La nascente Unione Eurasiatica fra Russia, Kazakhstan e Bielorussia preoccupa molti in Occidente. Secondo Lei si tratta di una minaccia o di un’opportunità? E quali riflessi avrà sugli equilibri globali?
Si tratta di una grande opportunità che con l’ingresso della Russia nel WTO determina nuove e migliori condizioni di accesso per le nostre produzioni. Se ad est sorge un nuovo schema simile a quello UE non c’è da lamentarsi, ma da dialogare, a meno che non ci interessi “puntare i missili” a prescindere e cioè in una logica muscolare di rapporti est-ovest decrepita che oscura la vera competizione Eurasia-Cina di questo secolo.

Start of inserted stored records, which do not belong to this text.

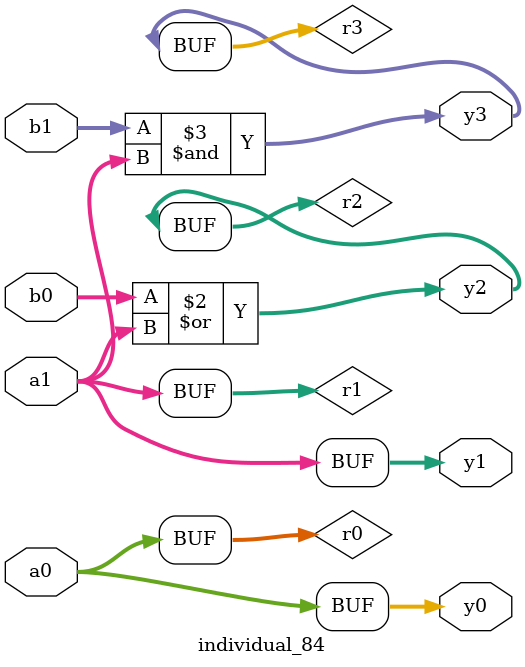
<source format=sv>
module individual_84(input logic [15:0] a1, input logic [15:0] a0, input logic [15:0] b1, input logic [15:0] b0, output logic [15:0] y3, output logic [15:0] y2, output logic [15:0] y1, output logic [15:0] y0);
logic [15:0] r0, r1, r2, r3; 
 always@(*) begin 
	 r0 = a0; r1 = a1; r2 = b0; r3 = b1; 
 	 r2  |=  a1 ;
 	 r3  &=  a1 ;
 	 y3 = r3; y2 = r2; y1 = r1; y0 = r0; 
end
endmodule
</source>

Le Primavere Arabe hanno aperto una nuova stagione nel Maghreb e, per riflesso, in tutto il Medio Oriente. Tuttavia la situazione appare ancora confusa e in via di trasformazione. Esiste, a Suo avviso, la possibilità di una strategia comune europea? E quale dovrebbe essere, anche qui, il ruolo dell’Italia?
In Nord Africa niente rimarrà come prima. Scordiamoci, dunque, il paternalismo o il bilateralismo furbesco con questa o quella oligarchia, nonostante risultati e pragmatismi allora necessari. Serve una politica comune. Una politica di integrazione politica, perché quella economico-finanziaria è già nei fatti. A meno di non sconfessare il libero mercato con dazi e proibizionismi, a meno di non sconfessare il principio dell’indivisibilità della sicurezza mediterranea per garantire a flotte straniere la permanenza nel Mediterraneo, l’Italia deve pretendere per adesso una partnership rafforzata UE. Africa del Nord e domani una UE più lunga del canale di Sicilia.
In fondo, in Libia, siamo, ancora una volta, “andati a bombardare i nostri interessi”. Che valutazione di della politica imposta da Parigi e Londra? E del ruolo di Washington? E ancora, quali danni ha portato e porterà il Regime Change di Tripoli ai nostri interessi? E come recuperare?
L’Italia non è ancora in grado di capire completamente se la sua naturale area di influenza è stata – e quanto – disastrata dal “soccorso umanitario” alla Libia che, non a caso, non scatta per le molto più numerose vittime siriane. Gli agenti interni franco-tedeschi, in questo caso molto distanti da Washington, pensano ad una forte riduzione del nostro peso a Tripoli e Bengasi. L’Italia però è un osso duro, già se ne stanno accorgendo a Tunisi, ad Algeri ed a Rabat.